Le duo des jumeaux verviétois apporte un vent de fraîcheur au trip-hop

BRUXELLES `Le point de départ de Betaversion? C'est sans aucun doute le décès de notre père, Paul Gillot. Il avait cinquante ans. Il était artiste de cabaret, mais il n'a pas eu le temps d'aller jusqu'au bout de ses rêves de chanteur. Quand il nous a quittés, on a senti comme une rage au ventre qui nous a sans doute permis d'arriver à ce résultat.´

Ce résultat, il repose là dans un boîtier, devant ses auteurs, Raphaël et Laurent Gillot, jumeaux originaires de Verviers. Sous leur nom de code Betaversion, ils viennent de sortir leur premier album, Modus operandi, voyage initiatique de 52 minutes où se mêlent sonorités électroniques, bidouillages trip-hop, influences jazz, instruments traditionnels et voix féminines.

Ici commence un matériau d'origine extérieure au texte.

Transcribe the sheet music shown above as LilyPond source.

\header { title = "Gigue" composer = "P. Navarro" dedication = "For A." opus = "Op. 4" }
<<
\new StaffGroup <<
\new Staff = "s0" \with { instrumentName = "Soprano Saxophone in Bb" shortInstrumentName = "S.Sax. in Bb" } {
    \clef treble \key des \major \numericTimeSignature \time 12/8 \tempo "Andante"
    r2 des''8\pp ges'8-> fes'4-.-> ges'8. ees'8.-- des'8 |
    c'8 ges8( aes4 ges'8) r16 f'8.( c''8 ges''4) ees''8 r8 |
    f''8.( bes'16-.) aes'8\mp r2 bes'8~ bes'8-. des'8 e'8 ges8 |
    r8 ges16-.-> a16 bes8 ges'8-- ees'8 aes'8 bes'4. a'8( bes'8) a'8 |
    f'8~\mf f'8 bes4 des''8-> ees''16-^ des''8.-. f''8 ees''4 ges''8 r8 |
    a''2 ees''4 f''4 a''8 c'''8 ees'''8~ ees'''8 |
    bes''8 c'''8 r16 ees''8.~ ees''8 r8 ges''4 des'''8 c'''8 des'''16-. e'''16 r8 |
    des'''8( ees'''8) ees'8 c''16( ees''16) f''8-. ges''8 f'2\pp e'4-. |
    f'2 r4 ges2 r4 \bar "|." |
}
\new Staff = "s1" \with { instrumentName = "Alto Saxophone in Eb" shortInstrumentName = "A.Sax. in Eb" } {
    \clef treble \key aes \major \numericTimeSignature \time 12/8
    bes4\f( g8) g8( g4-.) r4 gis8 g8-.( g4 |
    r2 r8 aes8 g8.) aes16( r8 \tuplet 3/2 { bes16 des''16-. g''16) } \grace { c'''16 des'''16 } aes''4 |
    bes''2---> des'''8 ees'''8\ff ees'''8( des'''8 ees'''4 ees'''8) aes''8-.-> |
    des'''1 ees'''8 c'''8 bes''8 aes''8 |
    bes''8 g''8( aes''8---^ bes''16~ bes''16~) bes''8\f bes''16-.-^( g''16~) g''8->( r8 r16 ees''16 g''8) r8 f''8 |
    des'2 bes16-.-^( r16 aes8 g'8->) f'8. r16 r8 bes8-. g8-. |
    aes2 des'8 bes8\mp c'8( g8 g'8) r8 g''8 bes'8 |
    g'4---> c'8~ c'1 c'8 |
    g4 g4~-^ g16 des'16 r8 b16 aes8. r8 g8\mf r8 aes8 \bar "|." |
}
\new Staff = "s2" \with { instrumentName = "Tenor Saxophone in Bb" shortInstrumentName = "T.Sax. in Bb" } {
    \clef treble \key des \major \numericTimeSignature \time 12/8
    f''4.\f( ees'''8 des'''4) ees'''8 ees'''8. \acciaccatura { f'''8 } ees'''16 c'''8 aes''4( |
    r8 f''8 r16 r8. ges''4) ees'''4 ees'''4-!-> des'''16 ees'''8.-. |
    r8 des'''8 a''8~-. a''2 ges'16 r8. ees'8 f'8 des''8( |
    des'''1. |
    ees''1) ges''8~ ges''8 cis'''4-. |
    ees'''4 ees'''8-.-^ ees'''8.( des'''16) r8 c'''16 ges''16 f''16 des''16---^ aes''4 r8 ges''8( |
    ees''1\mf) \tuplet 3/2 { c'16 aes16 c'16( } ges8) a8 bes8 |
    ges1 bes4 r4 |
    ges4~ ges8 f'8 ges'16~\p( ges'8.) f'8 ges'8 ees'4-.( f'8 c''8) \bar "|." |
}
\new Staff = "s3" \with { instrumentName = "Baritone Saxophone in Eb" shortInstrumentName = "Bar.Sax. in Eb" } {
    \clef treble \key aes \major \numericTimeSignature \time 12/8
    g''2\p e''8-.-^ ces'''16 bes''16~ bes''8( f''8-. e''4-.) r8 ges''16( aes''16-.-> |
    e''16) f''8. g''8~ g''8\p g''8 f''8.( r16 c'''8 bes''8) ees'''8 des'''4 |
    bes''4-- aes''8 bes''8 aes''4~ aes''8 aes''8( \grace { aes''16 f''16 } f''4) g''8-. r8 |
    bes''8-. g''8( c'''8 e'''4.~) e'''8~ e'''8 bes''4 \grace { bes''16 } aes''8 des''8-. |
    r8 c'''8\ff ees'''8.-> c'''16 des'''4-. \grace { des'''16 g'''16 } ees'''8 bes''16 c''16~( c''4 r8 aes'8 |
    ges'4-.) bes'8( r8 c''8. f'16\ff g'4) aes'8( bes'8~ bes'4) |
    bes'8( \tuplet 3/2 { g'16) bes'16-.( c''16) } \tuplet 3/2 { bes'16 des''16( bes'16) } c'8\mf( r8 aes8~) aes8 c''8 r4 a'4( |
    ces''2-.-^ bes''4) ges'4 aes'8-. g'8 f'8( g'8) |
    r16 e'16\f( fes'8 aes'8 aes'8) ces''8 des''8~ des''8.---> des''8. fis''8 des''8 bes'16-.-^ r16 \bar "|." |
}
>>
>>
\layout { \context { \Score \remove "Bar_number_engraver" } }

`La base de Betaversion, c'est nous deux. Raphaël baignait dans les musiques jazz et électronique, alors que moi, j'étais un peu plus rock´, précise Laurent. `On a décidé de bosser ensemble voici trois ans. Comme nous sommes jumeaux, on s'est dit que nous n'allions pas nous disputer.´

Dans leur minuscule home studio verviétois, les Dupont Dupont concoctent une première démo. `Le son était pourri, mais nous l'avons envoyé à quelques personnes. C'était il y a deux ans. Nous n'étions encore nulle part. Alexandra Vassen, de Radio 21, a écouté la démo et a passé tout de suite le morceau Solitude dans son émission Sacrés Français. Dans la foulée, elle nous a proposé de participer à une soirée Sacrés Français aux Halles de Schaerbeek.´

Les choses s'enchaînent alors très vite. Le groupe est invité ensuite à se produire aux Francofolies de Spa. Plus important encore, il décroche une aide de la Communauté française pour réaliser son premier album ainsi qu'un clip.

`Aujourd'hui, nous avons toutes les cartes en main. Ce fut un dur labeur. On a tout sacrifié pour ce disque, mais nous n'avons aucun regret. L'album voit le jour et les réactions sont très positives.´

Betaversion se veut une formation à géométrie variable et propose un tout autre visage sur scène que sur disque. `On a enregistré Modus operandi en deux fois. Une première session a eu lieu en avril 2002. La seconde s'est déroulée en septembre dernier. Une fois que nous avions composé les morceaux à deux, on a pensé ensuite aux invités pour ajouter du chant, des choeurs, des cordes, des cuivres ou encore des scratches. Sur scène, nous essayons de proposer une relecture complètement différente de l'album. Les versions live sont plus groovy que sur le disque. Il n'est pas exclu qu'on réutilise des projections comme nous le faisions lors de nos premiers concerts. En fait, on se rend compte que notre musique est très cinématographique. Quand on écoute les morceaux de Modus operandi, il y a pas mal d'images qui surgissent dans la tête.´

Betaversion, Modus operandi (Distrisound). En concert le samedi 1er mars au Botanique dans le cadre de la Boutik'Rock (02/218.37.32).